Alicia Mariño: —Yes, quite a lot. It’s just that it has always been viewed as being slightly on the fringe. But I think that, in the last thirty years, there’s been quite a boom in people interested in the genre and, of course, it has some excellent authors.
Pilar Garrido: —Could you name a few?
Alicia Mariño: —I could name lots… I think I have to mention Edgar Allan Poe, and Hoffman before that, and all those who followed in their footsteps… But most of all, here in Dublin, the only person we need talk about today is Stoker, the author of one of the best novels, not just within the genre, but of all time: Dracula. It could be defined as the last great gothic novel or at least, one of the first “well-established” Fantastic novels. It’s extraordinary.
Pilar Garrido: —Do you think that in times of crisis, like we have now, people are more inclined to read Fantastic novels to escape their problems, or routine?
Alicia Mariño: —I think they are. Particularly if you take into account all this mania for vampirism, even if it is sort of teenybopper vampirism, but still, this new wave of films and novels, even for teenagers, makes me think that maybe times of crisis, and difficult times, lead us to this type of literature. Maybe because we’re all looking for more escapism, and even to exorcise fear, insecurity. In any case, the Fantastic is always liberating.

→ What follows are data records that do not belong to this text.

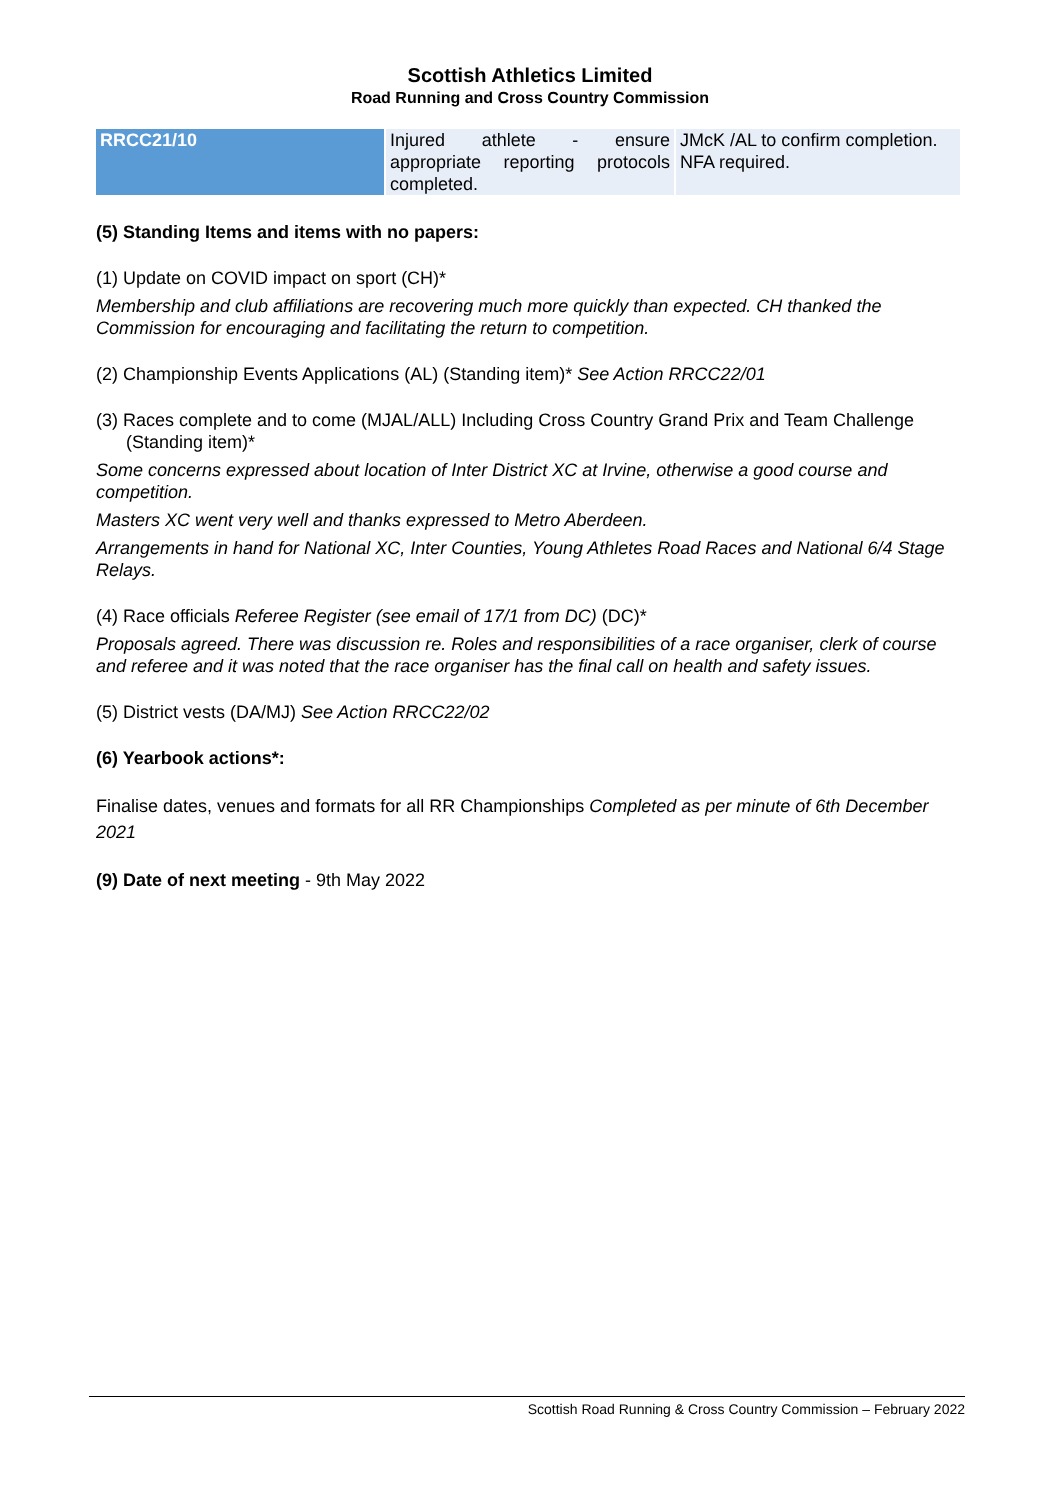Scottish Athletics Limited
Road Running and Cross Country Commission
| RRCC21/10 | Injured athlete - ensure appropriate reporting protocols completed. | JMcK /AL to confirm completion. NFA required. |
(5) Standing Items and items with no papers:
(1) Update on COVID impact on sport (CH)*
Membership and club affiliations are recovering much more quickly than expected. CH thanked the Commission for encouraging and facilitating the return to competition.
(2) Championship Events Applications (AL) (Standing item)* See Action RRCC22/01
(3) Races complete and to come (MJAL/ALL) Including Cross Country Grand Prix and Team Challenge (Standing item)*
Some concerns expressed about location of Inter District XC at Irvine, otherwise a good course and competition.
Masters XC went very well and thanks expressed to Metro Aberdeen.
Arrangements in hand for National XC, Inter Counties, Young Athletes Road Races and National 6/4 Stage Relays.
(4) Race officials Referee Register (see email of 17/1 from DC) (DC)*
Proposals agreed. There was discussion re. Roles and responsibilities of a race organiser, clerk of course and referee and it was noted that the race organiser has the final call on health and safety issues.
(5) District vests (DA/MJ) See Action RRCC22/02
(6) Yearbook actions*:
Finalise dates, venues and formats for all RR Championships Completed as per minute of 6th December 2021
(9) Date of next meeting - 9th May 2022
Scottish Road Running & Cross Country Commission – February 2022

Pilar Garrido: —Do you think there are cultures or countries which have produced more of this type of literature?
Alicia Mariño: —Without a doubt. The great masters of the genre all come from the Anglo Saxon world.
Pilar Garrido: —Is there any particular reason for that?
Alicia Mariño: —I’m afraid I can’t say, because I’ve researched it, I’ve tried to study why Spain produces less Fantastic literature than other countries, but I don’t know why. Psychiatrists who have studied the topic from a psychoanalytical point of view can’t explain it either. There is much talk about the importance of landscapes, the mist, the forests, the world of legends, in moulding the Fantastic imagination, in the Celtic world, and back home in Galicia but really, the Anglo Saxons started it all. Then it spread to France and took off, and then the trend arrived in Spain. We also have great Fantastic writers, but not in the same numbers as in the Anglo Saxon world.
Pilar Garrido: —And finishing up, Alicia, you mentioned before that your surname, Mariño, has links with a legend as well. Could you explain that to us briefly?
Alicia Mariño: —Surely, in honour of Torrente Ballester who told it to me in the halls of residence, when I was studying in Salamanca, and I went up to him to ask him to sign my book. “Alicia Mariño”, he said, “wow! Don’t you know the legend about your name?”
He told me that the name “Mariño” comes from a gentleman who was strolling by the water’s edge when he fell in love with a mermaid, and went to live with her at the bottom of the sea. They had lots of children but, as the years went by, he wished he could educate his sons in the art of war. He asked the mermaid for permission to take them back on land and she granted it, on condition that from then on he would give her one person from each generation. And it is said that to this day, a blue-eyed Mariño, from each generation, loses his life at sea.
Later on, I discovered that Torrente Ballester must have been obsessed with that name because his first novel is calledJavier Mariño. I have a cousin with the same name, but the novel isn’t linked to him in any way.
Torrente Ballester also wrote a novella called El cuento de sirena, in which he recounts the legend in the first two pages and from there, he goes on to develop a 20th century legend, about a man whose surname is Mariño. The perfect crime takes place, but in the end, this Mariño is the last of a generation, he’s blue-eyed, he has an accident, and ends up in the sea. I really recommend Torrente’s novella El cuento de sirena.